On le sait aujourd’hui il n’est plus nécessaire d’avoir des relations sexuelles pour avoir un enfant. Une femme ménopausée peut tomber enceinte, une femme peut réclamer l’enfant d’un conjoint décédé... Et bientôt un individu pourra avoir un enfant sans recourir à un tiers d'un autre autre.

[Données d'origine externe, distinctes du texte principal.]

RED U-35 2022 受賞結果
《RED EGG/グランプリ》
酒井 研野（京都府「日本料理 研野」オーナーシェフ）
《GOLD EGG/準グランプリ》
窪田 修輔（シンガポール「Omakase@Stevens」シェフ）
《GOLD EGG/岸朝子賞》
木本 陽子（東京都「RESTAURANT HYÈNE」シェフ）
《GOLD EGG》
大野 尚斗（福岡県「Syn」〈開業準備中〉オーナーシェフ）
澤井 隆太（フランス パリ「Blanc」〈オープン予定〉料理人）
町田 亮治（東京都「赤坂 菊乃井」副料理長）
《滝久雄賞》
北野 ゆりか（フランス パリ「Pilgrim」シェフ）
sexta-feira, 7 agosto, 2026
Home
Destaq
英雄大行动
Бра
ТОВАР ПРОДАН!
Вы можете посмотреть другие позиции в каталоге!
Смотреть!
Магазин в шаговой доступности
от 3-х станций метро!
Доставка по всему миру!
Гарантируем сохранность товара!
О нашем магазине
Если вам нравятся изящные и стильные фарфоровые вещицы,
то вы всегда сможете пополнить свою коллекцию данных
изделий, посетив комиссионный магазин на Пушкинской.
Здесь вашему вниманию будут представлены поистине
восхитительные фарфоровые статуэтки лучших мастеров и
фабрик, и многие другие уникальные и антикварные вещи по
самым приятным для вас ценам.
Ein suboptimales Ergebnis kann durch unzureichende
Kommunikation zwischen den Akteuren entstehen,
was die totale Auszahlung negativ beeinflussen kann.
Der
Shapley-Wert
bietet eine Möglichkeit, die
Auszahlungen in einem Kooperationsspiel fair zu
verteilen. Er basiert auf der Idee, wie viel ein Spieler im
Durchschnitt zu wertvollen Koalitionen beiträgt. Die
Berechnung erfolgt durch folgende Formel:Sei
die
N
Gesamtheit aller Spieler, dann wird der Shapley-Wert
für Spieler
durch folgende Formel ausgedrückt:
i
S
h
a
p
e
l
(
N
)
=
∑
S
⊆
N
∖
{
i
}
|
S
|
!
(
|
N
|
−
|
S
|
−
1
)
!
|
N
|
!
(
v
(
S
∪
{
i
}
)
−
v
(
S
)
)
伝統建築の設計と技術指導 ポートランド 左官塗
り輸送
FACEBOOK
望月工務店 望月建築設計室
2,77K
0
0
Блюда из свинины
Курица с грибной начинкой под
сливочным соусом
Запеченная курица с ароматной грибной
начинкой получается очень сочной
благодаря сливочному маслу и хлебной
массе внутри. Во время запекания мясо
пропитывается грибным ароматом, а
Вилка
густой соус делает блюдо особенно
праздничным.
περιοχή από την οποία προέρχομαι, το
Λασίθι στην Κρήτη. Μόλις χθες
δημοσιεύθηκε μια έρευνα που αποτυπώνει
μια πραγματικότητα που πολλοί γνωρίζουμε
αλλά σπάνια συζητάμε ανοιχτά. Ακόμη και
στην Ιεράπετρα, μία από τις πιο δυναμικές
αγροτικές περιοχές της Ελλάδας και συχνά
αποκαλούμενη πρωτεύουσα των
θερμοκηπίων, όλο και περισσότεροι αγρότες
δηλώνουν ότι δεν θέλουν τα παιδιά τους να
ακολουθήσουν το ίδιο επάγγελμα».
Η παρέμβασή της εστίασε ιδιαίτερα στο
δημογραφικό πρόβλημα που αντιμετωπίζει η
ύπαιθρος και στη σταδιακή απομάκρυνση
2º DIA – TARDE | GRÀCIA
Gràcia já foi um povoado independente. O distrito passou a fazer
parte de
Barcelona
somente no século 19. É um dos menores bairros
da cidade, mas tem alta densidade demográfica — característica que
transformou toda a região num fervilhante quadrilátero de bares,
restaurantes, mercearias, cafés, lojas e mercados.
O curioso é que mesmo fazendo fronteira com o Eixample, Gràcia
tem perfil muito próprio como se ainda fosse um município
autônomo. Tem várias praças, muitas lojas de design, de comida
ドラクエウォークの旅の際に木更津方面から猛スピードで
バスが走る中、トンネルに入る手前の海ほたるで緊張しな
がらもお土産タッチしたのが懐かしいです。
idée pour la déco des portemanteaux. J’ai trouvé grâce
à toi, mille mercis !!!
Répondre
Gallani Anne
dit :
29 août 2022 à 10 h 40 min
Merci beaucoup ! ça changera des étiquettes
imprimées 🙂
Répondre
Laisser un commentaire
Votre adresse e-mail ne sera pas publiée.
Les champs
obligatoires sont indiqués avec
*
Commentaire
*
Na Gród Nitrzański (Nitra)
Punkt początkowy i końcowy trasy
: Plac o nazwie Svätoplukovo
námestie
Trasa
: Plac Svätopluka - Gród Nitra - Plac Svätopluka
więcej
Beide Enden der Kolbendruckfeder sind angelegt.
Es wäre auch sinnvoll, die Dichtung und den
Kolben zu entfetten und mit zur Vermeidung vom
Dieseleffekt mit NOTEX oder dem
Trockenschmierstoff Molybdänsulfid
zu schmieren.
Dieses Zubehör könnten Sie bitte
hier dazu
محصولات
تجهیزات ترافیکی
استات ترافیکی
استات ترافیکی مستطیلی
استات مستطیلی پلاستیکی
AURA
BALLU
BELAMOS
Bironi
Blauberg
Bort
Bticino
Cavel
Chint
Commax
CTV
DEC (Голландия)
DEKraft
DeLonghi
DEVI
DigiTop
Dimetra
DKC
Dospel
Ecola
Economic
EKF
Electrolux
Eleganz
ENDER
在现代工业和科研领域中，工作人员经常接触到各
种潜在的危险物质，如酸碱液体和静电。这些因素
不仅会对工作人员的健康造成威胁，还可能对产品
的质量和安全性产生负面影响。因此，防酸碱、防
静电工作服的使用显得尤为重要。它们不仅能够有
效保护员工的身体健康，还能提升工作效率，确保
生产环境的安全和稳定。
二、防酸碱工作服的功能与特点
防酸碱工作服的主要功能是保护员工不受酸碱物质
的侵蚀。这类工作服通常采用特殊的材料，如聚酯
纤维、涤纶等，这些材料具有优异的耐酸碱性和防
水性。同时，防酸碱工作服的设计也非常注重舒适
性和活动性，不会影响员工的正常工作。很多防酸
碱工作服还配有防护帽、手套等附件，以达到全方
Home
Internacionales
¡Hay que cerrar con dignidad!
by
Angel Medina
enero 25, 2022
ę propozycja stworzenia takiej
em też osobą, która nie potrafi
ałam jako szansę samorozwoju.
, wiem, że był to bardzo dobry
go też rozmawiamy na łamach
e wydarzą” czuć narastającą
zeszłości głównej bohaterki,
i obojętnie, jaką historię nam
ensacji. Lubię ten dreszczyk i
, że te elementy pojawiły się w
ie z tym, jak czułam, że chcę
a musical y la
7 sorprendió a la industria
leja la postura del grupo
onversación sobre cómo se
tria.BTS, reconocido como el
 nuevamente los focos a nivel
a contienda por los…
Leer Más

En effet, avec la gamétogénèse in vitro, la complémentarité procréative des deux sexes n'est plus nécessaire. Ce procédé permet de reprogrammer des cellules du corps en cellules procréatives. Ainsi, une cellule de ma propre peau, par exemple, peut être reprogrammée en ovule ou en spermatozoïde. "Il est estimé probable que cette technique soit appliquée aux humains à l’horizon de 2050", annonce Clarisse Picard.
→ À LIRE : L'Église catholique face aux nouvelles techniques de procréation
Utérus artificiel, gamétogénèse... Il y a ceux que ces progrès scientifiques effraient, d'autres que cela enthousiasme. Pour Bruno Saintôt, il faut distinguer ce qui relève des "projets utopiques" et ce qui relève de l'avancée médicale. Ainsi, pour la féministe radicale Shulamith Firestone (1945-2012) l'utérus artificiel permet est une façon de libérer les femmes de la servitude de l'enfantement. D'un autre côté, si l'on se place du côté médical, ce même utérus artificiel peut sauver la vie d'enfants prématurés. Il y a là "une conjonction entre le bienfait du projet médical et l’utopie de l’utérus et des gamètes artificiels", observe le Père Saintôt.
"Par le projet médical s’instaurent des possibles que nous n’avons jamais eus", nous dit le jésuite. Permettre aux enfants de naître dans de bonnes conditions est évidemment souhaitable. Cela ne doit pas empêcher de penser le sens de l’enfantement, comme le défend Clarisse Picard. Le penser alors qu’il va peut-être disparaître... Quelles traces dans l'histoire de l'individu cela peut-il laisser ? Des questions qui vont résonner dans l'intimité de l'individu mais qui sont aussi des questions politiques, sociétales, civilisationnelles. Sur ces aspects-là, nous sommes devant une page blanche immense.